C'est un pays étrange.
Un pays où la lumière est filtrée par d'épais nuages. Il n'y fait
pourtant pas vraiment sombre, ça ressemble davantage à un matin
d'hiver très brumeux quand la lumière est crue malgré tout. On
sent qu'on est sur le point de voir quelque chose, pourtant, rien
n'apparaît. Les êtres et les choses qui l'habitent sont comme
autant d'ombres aux contours indéfinis. Une contrée désertique,
aux sables fuyants.
Les issues sont
insaisissables. Elles semblent inexistantes et pourtant toutes
proches. Il n'y a aucun endroit qui soit confortable, le sol se meut
sous tes pieds. Et tu cries de tout ton cœur, tu cries que tu es-là,
toute seule et en danger mais personne te te répond. Personne ne
t'entend parce que les sons sont étouffés par la brume, l'opacité,
la distance, tu ne sais pas. Tes mains tremblent de froid, ton
sommeil est menacé par tout. Tu ne veux déranger personne et tu
sens que tu déranges tout le monde. Les nuits deviennent tes
ennemies, elles ne te portent pas conseil parce qu'elles te
rappellent à quel point tu es la sommes de tes erreurs. Toutes tes
erreurs de langage, de posture,de jugement et toutes les choses un
peu mesquines que tu aurais pu exprimer se remémorent à tes
souvenirs.
Le silence est menaçant
parce qu'il laisse tout l'espace à tes pensées. Elles ne sont pas
jolies. Tu n'es pas jolie. Pas assez pour être aimée. Tu te mesure
à l'aune de tes échecs, et bien entendu, ils sont plus nombreux que
tes réussites. Tu ne vaut pas la peine qu'on s'intéresse à toi, tu
es trop moche, pas assez intelligente, trop endettée, pas assez
drôle. Tout devient confus.
Tes proches t'ont
beaucoup dit, au cours des derniers mois que tu n'avais plus
d'écoute, plus de compassion. C'est tout ce que tu retiens de
l'ensemble de ton existence. Les accomplissements précédents n'ont
aucune espèce d'importance, tu ne les reconnais plus. Tu sais, au
fond de toi qu'à toutes les fois où on t'a dit quelque chose de
gentil, c'était par pitié et que tu ne le méritais pas. Tu es un
petit pou, un petit monstre d'égoïsme qui ne sait que se regarder
le nombril. T'as le vertige pour la première fois de ta vie, un vrai
maudit vertige. Dans les escaliers qui mènent de ton appartement à
la rue, tu te retrouves en petite boule, incapable de les descendre
parce que tu vois le sol dans l'ajouré du fer forgé. C'est une
voisine ahurie qui te tire de là. Une voisine que tu détestes parce
qu'elle te réveille presque toutes les nuits avec sa musique que tu
n'apprécies pas davantage.
Et tu pleures sans
larmes. Tous les jours. Tu pleures sur ta solitude, tes échecs, tes
maudits échecs. Tout devient une responsabilité énorme, au delà
de tes capacités. T'es totalement coincée dans ce pays horrible.

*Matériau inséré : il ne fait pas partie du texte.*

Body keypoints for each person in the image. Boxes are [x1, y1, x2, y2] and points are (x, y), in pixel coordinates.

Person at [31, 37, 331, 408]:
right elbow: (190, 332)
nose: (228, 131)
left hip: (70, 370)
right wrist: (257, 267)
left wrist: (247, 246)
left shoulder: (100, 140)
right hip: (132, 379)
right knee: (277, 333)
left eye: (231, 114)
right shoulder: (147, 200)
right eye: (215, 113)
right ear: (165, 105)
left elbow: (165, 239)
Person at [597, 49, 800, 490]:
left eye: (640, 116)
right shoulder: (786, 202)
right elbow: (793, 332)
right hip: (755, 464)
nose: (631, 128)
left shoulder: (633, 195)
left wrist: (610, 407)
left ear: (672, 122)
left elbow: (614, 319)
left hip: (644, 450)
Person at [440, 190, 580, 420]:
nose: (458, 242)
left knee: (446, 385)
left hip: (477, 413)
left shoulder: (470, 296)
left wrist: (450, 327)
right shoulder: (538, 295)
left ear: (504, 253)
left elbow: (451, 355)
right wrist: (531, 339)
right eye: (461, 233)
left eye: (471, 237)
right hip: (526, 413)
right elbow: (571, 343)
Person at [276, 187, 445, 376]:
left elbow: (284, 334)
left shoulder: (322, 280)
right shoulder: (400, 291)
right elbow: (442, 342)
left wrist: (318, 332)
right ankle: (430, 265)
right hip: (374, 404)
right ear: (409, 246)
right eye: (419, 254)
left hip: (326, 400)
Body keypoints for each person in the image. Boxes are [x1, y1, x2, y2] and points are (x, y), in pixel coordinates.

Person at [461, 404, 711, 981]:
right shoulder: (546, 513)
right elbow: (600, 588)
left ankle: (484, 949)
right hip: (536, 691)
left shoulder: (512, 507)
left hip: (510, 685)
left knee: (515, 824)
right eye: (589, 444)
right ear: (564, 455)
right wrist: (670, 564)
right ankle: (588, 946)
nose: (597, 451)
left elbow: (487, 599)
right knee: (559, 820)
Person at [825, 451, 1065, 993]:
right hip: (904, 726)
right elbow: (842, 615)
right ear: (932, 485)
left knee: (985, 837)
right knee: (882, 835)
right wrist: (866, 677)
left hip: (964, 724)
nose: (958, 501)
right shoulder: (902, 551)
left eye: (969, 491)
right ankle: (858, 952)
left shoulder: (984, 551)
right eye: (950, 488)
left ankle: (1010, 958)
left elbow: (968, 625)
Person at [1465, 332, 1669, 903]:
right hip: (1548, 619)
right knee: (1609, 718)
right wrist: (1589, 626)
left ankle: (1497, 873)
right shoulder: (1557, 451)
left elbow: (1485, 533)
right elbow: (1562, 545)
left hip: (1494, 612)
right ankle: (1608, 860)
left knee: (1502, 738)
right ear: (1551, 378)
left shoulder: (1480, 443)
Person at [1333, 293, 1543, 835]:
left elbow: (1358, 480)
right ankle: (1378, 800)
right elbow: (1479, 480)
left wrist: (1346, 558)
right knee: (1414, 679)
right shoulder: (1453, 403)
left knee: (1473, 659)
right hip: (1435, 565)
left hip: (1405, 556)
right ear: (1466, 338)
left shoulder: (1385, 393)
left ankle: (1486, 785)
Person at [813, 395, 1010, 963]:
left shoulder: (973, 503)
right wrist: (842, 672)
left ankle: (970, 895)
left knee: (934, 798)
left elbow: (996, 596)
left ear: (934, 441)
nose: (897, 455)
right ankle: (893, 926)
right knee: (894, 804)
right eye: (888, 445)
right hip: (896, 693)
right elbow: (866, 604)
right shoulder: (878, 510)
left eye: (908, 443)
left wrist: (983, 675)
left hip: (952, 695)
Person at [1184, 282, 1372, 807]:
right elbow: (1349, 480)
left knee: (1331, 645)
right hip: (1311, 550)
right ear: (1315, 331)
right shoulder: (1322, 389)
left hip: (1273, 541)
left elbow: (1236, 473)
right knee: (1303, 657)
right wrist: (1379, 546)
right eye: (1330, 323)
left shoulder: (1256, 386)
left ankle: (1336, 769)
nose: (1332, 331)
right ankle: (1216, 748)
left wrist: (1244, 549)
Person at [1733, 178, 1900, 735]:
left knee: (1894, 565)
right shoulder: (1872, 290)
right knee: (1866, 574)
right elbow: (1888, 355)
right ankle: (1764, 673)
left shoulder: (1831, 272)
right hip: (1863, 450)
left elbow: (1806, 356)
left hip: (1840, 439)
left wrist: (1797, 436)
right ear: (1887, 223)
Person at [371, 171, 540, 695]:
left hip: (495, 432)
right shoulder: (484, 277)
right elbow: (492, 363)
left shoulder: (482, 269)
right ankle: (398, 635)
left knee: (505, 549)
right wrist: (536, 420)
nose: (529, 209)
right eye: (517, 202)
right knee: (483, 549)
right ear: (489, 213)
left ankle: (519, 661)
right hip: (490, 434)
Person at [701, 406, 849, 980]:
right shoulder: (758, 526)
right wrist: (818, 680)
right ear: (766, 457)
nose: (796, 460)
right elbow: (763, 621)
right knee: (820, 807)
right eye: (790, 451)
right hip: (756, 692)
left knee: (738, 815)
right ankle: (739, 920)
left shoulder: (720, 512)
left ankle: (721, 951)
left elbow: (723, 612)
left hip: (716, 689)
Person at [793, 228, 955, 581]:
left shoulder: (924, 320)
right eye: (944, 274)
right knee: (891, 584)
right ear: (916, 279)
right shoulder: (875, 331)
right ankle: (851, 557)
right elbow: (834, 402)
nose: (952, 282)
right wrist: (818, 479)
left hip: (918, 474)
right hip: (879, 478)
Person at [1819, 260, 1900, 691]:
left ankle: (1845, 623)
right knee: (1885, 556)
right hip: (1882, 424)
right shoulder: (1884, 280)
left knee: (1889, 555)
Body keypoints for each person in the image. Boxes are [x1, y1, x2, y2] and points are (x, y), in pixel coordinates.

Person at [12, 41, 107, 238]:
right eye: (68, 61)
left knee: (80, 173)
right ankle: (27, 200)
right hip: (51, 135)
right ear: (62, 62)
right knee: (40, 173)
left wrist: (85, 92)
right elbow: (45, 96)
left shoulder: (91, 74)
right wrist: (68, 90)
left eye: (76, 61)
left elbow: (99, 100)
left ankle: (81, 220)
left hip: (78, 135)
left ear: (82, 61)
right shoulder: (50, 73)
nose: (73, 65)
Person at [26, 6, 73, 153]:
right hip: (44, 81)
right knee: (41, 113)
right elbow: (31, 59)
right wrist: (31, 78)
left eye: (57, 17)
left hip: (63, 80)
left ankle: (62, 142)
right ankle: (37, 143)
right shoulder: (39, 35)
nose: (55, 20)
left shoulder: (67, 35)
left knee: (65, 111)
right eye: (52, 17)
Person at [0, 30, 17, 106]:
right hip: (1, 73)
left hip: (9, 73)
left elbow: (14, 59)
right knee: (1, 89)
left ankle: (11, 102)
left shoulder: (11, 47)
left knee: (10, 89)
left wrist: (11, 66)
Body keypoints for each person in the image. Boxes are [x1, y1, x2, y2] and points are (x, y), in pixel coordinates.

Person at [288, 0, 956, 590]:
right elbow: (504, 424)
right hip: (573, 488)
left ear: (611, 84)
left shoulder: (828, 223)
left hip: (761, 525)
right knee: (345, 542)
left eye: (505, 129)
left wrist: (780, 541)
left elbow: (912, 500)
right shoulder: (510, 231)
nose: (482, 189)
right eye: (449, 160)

Tout en sentant, quelque part, pas si loin qu'il y a d'autres
contrées, moins pénibles. Sauf que tu sais très bien que tu ne les
mérites pas. Tu t'étioles au rythme de tes inspirations. Tu te dis
que dans quelques semaines, à la limite quelques mois, tu seras une
itinérante de plus parmi toutes celles qui hantent les rues de
Montréal parce que tu ne mérites pas plus que cela. Même pas la
mort prodiguée par tes soins, ce serait une beaucoup trop grosse
responsabilité, en plus, ça reporterait tes dettes sur les épaules
de quelqu'un d'autre, et ça, tu ne peux pas l'accepter.
Et puis, un jour, t'as
été prise par la peau du cou par un ami qui t'a amené au CLSC. Il
a attendu que tu sois vu par n'importe qui, mais que tu sois vue,
avant de laisser aller ta main moite. Et c'est là que tu as appris
ce que c'est que la dépression. Que le pays dans lequel tu vis, tu
n'es pas toute seule à le fréquenter et qu'il a un nom. T'es folle,
mais ce n'est pas insurmontable, ça peut se soigner comme un rhume
de cerveau, si tu te donnes la peine de bien vouloir essayer.
Très lentement, la brume
se lève sur le pays des zombies, mais pour le reste de ta vie, son
paysage restera tatouée dans toutes les fibres de ton corps, tu sera
toujours à distances de marche de ses marais gluants, si seulement
tu oublies que tu n'es pas infaillible.